What to produce. Identify every line in the listing that contains the string "Display" and copy each one.

Data shown.
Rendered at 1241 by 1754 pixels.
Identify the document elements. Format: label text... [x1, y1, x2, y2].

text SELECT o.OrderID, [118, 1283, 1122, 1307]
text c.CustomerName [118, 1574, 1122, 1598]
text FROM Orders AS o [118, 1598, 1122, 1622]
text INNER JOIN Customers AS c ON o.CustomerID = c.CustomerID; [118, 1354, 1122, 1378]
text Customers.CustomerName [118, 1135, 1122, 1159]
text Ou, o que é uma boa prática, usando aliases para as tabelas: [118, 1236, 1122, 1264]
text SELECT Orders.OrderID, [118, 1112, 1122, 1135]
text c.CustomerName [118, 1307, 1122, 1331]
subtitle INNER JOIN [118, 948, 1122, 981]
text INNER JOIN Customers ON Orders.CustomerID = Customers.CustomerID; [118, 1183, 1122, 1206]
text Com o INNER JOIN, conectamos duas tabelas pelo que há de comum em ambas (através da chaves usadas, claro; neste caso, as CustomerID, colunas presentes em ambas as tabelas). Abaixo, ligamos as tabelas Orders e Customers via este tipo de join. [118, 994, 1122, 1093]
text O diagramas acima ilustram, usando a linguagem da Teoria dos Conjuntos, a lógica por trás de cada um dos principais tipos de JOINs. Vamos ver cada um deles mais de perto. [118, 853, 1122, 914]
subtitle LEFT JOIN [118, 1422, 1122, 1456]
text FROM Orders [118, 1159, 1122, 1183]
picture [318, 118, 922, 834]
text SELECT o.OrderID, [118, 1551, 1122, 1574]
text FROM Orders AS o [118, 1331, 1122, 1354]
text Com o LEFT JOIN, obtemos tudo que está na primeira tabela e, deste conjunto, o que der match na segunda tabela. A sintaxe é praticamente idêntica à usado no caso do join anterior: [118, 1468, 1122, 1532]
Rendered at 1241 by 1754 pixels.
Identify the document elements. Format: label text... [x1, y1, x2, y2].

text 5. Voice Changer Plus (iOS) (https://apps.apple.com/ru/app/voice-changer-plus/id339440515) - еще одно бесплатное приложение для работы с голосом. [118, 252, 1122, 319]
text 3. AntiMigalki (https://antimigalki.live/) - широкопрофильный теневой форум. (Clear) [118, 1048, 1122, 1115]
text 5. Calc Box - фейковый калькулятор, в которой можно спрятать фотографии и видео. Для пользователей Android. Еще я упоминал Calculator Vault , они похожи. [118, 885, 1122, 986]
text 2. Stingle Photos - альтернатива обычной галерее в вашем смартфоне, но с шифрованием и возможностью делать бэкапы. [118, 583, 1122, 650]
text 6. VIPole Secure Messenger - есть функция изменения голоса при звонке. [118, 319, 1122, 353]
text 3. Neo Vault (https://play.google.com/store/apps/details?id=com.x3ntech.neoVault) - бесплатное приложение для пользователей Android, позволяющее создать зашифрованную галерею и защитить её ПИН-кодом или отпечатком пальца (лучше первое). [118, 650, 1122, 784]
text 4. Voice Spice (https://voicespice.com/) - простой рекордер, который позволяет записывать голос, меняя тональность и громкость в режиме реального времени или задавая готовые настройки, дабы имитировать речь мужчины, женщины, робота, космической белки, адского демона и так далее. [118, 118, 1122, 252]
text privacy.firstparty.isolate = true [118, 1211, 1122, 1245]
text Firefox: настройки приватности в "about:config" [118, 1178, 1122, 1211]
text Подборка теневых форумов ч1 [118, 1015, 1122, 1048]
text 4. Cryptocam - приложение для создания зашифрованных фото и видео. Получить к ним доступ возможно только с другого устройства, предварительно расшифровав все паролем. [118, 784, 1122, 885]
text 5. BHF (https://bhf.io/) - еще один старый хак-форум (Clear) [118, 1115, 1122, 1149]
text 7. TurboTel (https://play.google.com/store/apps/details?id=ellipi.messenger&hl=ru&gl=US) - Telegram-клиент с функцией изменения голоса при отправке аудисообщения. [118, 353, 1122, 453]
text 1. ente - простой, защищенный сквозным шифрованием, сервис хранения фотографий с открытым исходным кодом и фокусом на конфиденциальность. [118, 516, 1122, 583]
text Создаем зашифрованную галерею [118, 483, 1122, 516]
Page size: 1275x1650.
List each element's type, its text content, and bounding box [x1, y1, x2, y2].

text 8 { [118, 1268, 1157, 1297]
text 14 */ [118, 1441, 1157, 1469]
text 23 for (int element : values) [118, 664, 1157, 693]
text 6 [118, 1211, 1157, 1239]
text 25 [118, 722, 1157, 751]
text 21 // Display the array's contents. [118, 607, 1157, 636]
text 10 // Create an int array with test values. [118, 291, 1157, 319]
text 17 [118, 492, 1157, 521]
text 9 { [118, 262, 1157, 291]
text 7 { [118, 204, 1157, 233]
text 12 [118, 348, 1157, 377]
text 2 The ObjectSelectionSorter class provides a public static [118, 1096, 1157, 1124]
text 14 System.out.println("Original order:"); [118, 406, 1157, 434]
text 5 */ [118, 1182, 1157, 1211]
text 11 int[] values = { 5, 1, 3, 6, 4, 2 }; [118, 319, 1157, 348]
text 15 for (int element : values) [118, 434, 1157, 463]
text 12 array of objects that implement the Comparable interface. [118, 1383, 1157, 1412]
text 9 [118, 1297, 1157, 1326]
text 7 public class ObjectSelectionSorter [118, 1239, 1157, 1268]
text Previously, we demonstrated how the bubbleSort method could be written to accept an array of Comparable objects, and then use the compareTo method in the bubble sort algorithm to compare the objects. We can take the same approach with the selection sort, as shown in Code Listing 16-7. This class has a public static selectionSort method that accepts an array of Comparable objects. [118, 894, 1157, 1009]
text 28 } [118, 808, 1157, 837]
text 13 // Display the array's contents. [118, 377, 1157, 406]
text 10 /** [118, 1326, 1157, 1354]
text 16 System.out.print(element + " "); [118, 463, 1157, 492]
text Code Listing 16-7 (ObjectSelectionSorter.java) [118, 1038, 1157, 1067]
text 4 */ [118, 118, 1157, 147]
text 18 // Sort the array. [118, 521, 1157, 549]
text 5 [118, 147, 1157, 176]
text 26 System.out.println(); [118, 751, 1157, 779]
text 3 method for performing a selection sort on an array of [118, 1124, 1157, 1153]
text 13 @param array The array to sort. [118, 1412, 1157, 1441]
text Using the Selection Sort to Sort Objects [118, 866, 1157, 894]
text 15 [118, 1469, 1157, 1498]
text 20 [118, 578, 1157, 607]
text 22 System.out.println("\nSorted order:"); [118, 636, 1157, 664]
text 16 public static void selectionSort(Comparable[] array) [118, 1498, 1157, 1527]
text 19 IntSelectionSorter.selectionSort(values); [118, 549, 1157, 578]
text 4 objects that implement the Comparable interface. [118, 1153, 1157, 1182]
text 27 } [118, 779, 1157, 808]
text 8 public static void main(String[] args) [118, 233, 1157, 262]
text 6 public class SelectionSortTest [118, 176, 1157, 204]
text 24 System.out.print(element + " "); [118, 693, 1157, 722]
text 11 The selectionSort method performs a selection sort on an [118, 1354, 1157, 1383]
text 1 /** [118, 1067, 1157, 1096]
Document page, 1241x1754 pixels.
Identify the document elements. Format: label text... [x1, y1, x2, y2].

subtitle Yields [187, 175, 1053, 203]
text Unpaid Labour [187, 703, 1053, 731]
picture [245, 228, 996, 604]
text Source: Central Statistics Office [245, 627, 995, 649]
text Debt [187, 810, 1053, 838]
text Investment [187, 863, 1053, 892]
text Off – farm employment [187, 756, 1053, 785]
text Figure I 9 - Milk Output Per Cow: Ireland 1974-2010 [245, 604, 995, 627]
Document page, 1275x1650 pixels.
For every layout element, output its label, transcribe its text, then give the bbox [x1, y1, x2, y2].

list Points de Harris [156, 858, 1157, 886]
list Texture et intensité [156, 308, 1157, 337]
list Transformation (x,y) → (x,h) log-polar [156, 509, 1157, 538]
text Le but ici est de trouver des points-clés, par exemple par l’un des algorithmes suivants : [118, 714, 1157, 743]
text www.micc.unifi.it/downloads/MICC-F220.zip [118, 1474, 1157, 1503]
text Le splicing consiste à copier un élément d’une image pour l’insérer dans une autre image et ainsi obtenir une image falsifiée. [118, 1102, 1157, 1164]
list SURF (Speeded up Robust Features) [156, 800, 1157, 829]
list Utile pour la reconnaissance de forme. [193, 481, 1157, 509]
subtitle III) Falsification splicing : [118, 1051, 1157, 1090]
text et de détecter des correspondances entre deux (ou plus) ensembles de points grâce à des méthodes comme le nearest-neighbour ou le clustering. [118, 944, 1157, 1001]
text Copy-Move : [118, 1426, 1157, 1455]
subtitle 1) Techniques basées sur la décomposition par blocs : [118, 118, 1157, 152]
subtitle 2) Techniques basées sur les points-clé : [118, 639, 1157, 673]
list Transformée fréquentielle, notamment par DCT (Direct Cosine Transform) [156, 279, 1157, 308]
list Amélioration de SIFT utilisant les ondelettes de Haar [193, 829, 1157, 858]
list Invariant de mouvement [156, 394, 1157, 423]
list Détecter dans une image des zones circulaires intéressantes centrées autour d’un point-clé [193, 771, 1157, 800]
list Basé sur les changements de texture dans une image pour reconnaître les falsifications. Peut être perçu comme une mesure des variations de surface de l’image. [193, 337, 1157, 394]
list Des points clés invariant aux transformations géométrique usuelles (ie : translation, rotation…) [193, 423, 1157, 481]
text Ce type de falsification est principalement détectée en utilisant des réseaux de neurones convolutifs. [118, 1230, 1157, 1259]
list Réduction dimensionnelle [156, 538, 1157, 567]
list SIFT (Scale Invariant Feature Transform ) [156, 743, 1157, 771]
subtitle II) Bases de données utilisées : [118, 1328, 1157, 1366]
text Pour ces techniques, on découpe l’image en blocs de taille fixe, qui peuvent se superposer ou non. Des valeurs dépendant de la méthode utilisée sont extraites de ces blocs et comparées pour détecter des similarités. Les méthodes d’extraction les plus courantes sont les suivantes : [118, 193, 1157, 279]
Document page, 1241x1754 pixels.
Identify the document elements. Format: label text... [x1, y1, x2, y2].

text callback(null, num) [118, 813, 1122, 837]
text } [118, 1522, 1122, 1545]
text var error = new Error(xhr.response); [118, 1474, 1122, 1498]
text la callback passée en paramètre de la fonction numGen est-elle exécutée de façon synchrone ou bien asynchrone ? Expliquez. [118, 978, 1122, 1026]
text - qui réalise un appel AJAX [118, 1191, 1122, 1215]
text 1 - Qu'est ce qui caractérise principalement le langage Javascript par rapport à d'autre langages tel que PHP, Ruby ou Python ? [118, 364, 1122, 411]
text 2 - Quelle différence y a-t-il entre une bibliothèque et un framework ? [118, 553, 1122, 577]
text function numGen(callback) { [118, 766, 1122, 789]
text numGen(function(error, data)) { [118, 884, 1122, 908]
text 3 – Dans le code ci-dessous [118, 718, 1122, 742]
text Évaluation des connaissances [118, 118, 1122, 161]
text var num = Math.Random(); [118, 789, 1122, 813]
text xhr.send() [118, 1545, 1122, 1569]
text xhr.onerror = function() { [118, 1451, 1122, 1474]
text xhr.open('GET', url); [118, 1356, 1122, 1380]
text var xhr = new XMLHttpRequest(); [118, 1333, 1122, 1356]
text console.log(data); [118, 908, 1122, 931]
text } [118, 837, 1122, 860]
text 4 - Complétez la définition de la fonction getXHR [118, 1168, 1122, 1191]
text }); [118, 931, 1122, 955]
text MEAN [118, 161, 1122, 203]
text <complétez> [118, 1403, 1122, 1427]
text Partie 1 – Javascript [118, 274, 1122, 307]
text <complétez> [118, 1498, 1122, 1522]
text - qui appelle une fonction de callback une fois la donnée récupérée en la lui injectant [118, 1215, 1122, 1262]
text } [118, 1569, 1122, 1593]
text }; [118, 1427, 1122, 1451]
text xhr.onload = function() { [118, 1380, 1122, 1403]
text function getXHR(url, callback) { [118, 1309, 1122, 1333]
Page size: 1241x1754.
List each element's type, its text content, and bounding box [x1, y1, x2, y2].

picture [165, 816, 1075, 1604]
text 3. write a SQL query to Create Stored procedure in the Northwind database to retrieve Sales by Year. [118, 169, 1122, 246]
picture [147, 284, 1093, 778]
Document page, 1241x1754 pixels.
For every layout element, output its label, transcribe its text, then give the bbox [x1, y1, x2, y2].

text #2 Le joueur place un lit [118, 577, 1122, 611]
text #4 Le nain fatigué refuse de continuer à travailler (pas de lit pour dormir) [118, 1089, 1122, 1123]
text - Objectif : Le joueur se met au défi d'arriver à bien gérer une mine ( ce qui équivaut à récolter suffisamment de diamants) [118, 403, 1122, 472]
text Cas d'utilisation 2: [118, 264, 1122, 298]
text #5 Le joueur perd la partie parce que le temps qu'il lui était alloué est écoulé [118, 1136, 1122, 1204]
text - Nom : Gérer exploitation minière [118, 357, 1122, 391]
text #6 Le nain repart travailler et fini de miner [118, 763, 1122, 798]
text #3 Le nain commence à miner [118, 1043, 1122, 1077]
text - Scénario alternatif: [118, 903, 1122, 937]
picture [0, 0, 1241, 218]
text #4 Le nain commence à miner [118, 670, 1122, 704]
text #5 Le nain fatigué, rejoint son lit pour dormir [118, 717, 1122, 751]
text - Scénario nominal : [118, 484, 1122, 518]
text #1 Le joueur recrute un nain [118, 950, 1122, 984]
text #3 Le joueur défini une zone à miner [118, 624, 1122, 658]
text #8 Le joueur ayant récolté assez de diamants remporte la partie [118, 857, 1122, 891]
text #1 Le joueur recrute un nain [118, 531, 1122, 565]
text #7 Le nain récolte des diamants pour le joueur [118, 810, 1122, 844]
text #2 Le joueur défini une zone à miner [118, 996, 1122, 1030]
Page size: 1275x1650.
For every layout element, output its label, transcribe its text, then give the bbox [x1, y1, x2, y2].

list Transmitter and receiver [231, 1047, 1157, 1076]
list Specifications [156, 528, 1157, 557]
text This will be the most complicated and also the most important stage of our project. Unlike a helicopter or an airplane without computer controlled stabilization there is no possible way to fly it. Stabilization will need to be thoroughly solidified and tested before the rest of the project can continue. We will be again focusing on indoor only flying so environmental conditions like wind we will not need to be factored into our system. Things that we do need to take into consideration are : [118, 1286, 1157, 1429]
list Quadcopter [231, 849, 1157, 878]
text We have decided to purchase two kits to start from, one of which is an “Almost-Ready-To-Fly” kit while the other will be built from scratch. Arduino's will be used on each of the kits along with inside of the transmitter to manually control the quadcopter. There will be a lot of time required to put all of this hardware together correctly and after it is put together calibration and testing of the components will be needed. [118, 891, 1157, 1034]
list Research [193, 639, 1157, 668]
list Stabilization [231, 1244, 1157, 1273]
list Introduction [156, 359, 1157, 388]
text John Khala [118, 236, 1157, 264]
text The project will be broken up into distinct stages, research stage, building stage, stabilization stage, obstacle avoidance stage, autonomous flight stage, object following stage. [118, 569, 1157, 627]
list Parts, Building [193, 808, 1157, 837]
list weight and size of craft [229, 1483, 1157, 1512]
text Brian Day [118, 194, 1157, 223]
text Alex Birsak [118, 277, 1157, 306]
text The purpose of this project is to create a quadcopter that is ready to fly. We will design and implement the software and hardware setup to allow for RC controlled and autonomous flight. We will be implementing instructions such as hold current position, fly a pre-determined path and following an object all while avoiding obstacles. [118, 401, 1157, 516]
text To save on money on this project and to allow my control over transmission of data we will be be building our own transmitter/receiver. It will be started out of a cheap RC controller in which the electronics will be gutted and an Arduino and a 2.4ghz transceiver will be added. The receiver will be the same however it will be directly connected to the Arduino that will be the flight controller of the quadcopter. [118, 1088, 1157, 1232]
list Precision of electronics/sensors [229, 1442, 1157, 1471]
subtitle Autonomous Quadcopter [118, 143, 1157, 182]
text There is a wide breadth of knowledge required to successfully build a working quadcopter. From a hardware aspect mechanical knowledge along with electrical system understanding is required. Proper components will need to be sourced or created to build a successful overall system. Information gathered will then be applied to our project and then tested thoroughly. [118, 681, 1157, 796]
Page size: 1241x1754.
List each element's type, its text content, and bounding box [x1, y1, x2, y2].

Answer to the task.
text 21 // Display the array's contents. [118, 607, 1157, 636]
text 13 // Display the array's contents. [118, 377, 1157, 406]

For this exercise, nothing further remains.